Walcott dragged his eyes away from the door. “Yeah,” he said: “See the way she came in? Standin’ in the sunlight like that, showing all she got. That girl’s a tease. She’s going to get into trouble one of these days, you see.”
Freedman leered. “You don’t know nothin’,” he said. “You can’t teach that babe a thing. I’m tellin’ you, she’s hot. I’ve seen her at night with one of those engineer fellows in the fields.”
The other two jerked their chairs forward. They leant over the table. George looked at them. They had suddenly lowered their voices. He couldn’t hear what they were saying. He hesitated, then, feeling himself excluded, he moved further down the bar, and began to polish glasses. Anyway, he told himself, it wasn’t too healthy talking about old Butch Hogan’s daughter Old Butch was still dangerous.

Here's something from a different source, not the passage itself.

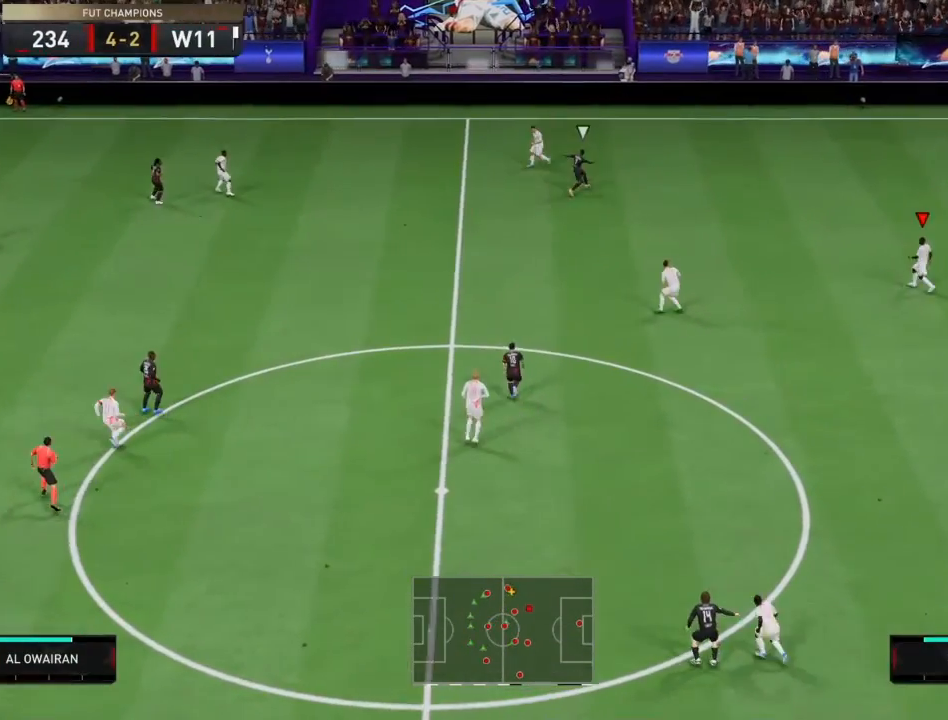
{"buttons": ["R2"], "left_stick": "down", "right_stick": "center", "events": [[234, "left_stick", "down"]]}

A long, starved shadow of a man tell across the floor of the saloon, making George look up sharply.
The man stood in the doorway holding the swing doors apart with his hands. A battered, greasy hat pulled over his face hid his eyes. George looked at him, saw the frayed, stained coat, the threadbare trousers and the broken shoes. He automatically reached forward and put the cover on the free-lunch bowl.
“Another goddam bum,” he thought.
The man came in with a limping shuffle. He looked at the three at the table, but they didn’t see him. They were still wrangling about the girl. George leant forward a little over the bar and spat in the brass spittoon. Then having expressed his attitude, he straightened up and went on polishing a glass.
“The name’s Dillon,” the man said slowly.
George said, “Yeah? Ain’t nothin’ to me What’s yours?”
“Gimme a glass of water.” Dillon’s voice was deep and gritty.